▸ JOB
Copy out the lines of the records from the beginning through the line that contains "skoleår: skoleår -> utviklet", keeping every character unchanged.

▸ Saved data entries
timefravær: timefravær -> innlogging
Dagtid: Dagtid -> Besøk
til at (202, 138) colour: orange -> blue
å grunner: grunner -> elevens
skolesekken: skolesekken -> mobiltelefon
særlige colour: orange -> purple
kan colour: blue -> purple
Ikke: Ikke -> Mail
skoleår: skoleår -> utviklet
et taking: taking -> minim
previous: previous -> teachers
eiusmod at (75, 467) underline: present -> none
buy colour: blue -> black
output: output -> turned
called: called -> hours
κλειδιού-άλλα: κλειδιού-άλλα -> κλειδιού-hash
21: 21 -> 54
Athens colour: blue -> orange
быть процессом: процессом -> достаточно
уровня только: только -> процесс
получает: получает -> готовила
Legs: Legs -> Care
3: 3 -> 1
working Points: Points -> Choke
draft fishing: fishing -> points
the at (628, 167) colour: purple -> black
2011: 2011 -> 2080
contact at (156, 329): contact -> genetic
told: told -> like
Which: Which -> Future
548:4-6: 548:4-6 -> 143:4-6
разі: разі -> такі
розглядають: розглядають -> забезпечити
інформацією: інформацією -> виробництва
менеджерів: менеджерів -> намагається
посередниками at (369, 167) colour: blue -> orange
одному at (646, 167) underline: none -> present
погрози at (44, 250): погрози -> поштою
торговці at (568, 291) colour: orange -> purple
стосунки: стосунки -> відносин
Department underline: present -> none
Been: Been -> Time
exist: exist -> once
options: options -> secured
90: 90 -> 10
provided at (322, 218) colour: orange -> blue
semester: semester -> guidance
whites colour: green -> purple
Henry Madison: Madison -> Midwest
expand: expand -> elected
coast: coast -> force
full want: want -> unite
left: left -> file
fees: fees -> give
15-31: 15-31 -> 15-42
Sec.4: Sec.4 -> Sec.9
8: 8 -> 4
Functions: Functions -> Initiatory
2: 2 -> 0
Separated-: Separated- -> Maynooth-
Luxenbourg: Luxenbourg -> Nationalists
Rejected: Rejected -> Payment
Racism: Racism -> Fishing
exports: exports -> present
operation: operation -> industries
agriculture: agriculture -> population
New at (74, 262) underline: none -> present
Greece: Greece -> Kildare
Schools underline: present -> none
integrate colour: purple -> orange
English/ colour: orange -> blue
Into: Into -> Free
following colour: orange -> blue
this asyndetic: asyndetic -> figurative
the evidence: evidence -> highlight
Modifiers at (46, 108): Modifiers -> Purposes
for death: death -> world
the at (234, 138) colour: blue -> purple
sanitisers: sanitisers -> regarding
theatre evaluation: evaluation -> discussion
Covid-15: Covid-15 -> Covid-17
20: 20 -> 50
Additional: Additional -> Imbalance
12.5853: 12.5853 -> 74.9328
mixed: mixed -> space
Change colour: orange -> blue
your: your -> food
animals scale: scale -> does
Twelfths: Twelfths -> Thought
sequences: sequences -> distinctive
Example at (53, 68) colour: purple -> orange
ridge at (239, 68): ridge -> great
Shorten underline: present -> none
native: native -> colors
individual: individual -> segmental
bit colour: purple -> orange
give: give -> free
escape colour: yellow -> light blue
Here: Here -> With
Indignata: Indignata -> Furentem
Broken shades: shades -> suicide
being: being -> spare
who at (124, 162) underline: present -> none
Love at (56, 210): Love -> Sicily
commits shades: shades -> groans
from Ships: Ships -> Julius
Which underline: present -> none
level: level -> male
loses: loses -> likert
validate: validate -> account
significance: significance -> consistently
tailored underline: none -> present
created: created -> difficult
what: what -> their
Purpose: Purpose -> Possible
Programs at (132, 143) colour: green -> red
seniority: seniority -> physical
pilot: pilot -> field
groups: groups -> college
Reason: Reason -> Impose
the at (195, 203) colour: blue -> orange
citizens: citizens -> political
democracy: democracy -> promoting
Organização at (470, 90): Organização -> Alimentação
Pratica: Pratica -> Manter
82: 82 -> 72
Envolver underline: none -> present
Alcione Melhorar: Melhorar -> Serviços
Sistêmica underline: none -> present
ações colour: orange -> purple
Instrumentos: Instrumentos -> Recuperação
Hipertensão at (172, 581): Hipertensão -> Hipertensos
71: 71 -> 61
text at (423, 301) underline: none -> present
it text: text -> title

▸ RESULT OF THE TASK
timefravær: timefravær -> innlogging
Dagtid: Dagtid -> Besøk
til at (202, 138) colour: orange -> blue
å grunner: grunner -> elevens
skolesekken: skolesekken -> mobiltelefon
særlige colour: orange -> purple
kan colour: blue -> purple
Ikke: Ikke -> Mail
skoleår: skoleår -> utviklet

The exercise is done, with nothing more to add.